INSERM - Dossier d'information Autisme
Dossier scientifique de reference de l'INSERM sur l'autisme (TSA). Prevalence : 1% (8 000 naissances/an en France, 700 000 personnes). Sex-ratio : 3-4 garcons pour 1 fille. Premiers signes entre 18-36 mois : absence de reponse au prenom, pas de pointage, pas de jeu d'imitation. Plus de 1 000 genes impliques. Prise en charge precoce et individualisee recommandee : orthophonie, psychomotricite, kinesitherapie, systemes de communication alternative. Recherche active sur le diagnostic precoce.

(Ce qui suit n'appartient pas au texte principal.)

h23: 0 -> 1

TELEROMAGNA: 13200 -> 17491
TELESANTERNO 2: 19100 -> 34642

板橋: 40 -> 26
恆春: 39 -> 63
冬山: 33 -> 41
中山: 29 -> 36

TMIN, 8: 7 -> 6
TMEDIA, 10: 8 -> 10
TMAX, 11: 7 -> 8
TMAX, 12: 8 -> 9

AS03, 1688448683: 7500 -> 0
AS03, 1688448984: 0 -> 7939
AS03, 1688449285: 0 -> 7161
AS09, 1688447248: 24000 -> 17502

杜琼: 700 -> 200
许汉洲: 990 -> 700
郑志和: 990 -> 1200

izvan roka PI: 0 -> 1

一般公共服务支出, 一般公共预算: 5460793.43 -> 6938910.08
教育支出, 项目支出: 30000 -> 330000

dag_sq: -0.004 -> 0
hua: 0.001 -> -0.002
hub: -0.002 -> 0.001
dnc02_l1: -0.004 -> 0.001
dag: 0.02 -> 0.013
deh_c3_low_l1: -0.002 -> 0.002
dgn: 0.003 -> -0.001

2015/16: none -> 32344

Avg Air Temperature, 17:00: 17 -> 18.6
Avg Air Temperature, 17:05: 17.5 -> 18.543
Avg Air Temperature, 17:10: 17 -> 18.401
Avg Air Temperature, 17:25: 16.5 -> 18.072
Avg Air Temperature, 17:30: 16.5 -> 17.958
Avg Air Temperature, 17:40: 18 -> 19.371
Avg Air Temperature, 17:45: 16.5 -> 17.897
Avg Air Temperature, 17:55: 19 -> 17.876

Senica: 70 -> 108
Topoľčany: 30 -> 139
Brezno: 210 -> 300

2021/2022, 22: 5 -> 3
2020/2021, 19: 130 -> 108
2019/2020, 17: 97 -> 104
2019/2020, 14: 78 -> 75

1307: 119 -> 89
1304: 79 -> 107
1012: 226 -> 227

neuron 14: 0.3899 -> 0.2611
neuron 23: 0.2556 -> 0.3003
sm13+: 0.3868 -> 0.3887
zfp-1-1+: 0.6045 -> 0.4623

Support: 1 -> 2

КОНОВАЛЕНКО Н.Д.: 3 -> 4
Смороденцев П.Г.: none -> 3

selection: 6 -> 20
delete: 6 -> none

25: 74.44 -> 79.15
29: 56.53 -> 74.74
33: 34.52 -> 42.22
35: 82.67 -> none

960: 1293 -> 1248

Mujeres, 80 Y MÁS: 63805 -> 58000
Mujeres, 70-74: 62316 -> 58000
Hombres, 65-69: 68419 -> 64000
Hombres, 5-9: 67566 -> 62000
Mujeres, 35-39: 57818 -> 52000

L'autisme : définition et repérage
L'autisme, ou troubles du spectre de l'autisme (TSA), est un trouble du neurodéveloppement qui apparaît précocement dans l'enfance et persiste à l'âge adulte. Il se caractérise par des difficultés dans les interactions sociales, la communication, ainsi que par des comportements répétitifs et des réactions sensorielles particulières. En France, l'autisme est reconnu comme un handicap depuis 1996 [1]. La prévalence des TSA est estimée à environ 1% de la population, touchant environ 8 000 naissances par an en France [KG-8].
Points clés sur l'autisme
Les premiers signes d'alerte des TSA peuvent être repérés dès 12 mois, notamment l'absence de babillage, de pointage à distance ou de réponse au prénom. À 18 mois, d'autres signes comme l'absence de mots ou de jeu d'imitation doivent alerter. Une intervention précoce est recommandée dès l'apparition de ces signes, sans attendre la confirmation du diagnostic. Cette intervention inclut des activités directes avec l'enfant, une guidance parentale et un soutien aux professionnels de l'enfance [2] [3].
Les TSA résultent d’anomalies du neurodéveloppement et se manifestent par des altérations dans la capacité à établir des interactions sociales et à communiquer, ainsi que par des anomalies comportementales. Les personnes concernées semblent souvent isolées dans leur monde intérieur et présentent des réactions sensorielles particulières [1].
Qui contacter ?
En cas de suspicion de TSA, il est recommandé de consulter un pédiatre ou un pédopsychiatre pour un suivi et un diagnostic. Les sources disponibles ne précisent pas les structures spécifiques à contacter [1] [2] [3].